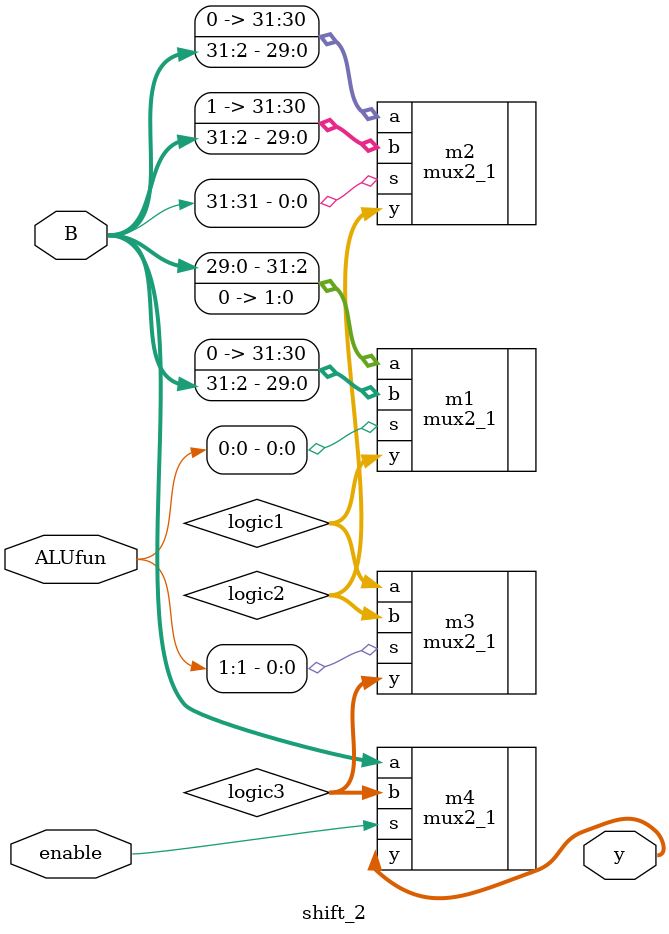
<source format=v>
module shift_2(B,enable,ALUfun,y);
    input[31:0] B;
    input enable;
    input[1:0] ALUfun; //ALUfun[1:0] 00->SLL; 01->SRL; 11->SRA
    output[31:0] y;
    wire[31:0] logic1,logic2,logic3;
    mux2_1 m1(.a({B[29:0],2'b00}),.b({2'b00,B[31:2]}),.s(ALUfun[0]),.y(logic1));
    mux2_1 m2(.a({2'b00,B[31:2]}),.b({2'b11,B[31:2]}),.s(B[31]),.y(logic2));
    mux2_1 m3(.a(logic1),.b(logic2),.s(ALUfun[1]),.y(logic3));
    mux2_1 m4(.a(B),.b(logic3),.s(enable),.y(y));
endmodule
</source>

▶ [Brief]: Word for word, print all of the data; skip the pictures.

▶ [Expected answer]:
<source format=v>
module shift_2(B,enable,ALUfun,y);
    input[31:0] B;
    input enable;
    input[1:0] ALUfun; //ALUfun[1:0] 00->SLL; 01->SRL; 11->SRA
    output[31:0] y;
    wire[31:0] logic1,logic2,logic3;
    mux2_1 m1(.a({B[29:0],2'b00}),.b({2'b00,B[31:2]}),.s(ALUfun[0]),.y(logic1));
    mux2_1 m2(.a({2'b00,B[31:2]}),.b({2'b11,B[31:2]}),.s(B[31]),.y(logic2));
    mux2_1 m3(.a(logic1),.b(logic2),.s(ALUfun[1]),.y(logic3));
    mux2_1 m4(.a(B),.b(logic3),.s(enable),.y(y));
endmodule
</source>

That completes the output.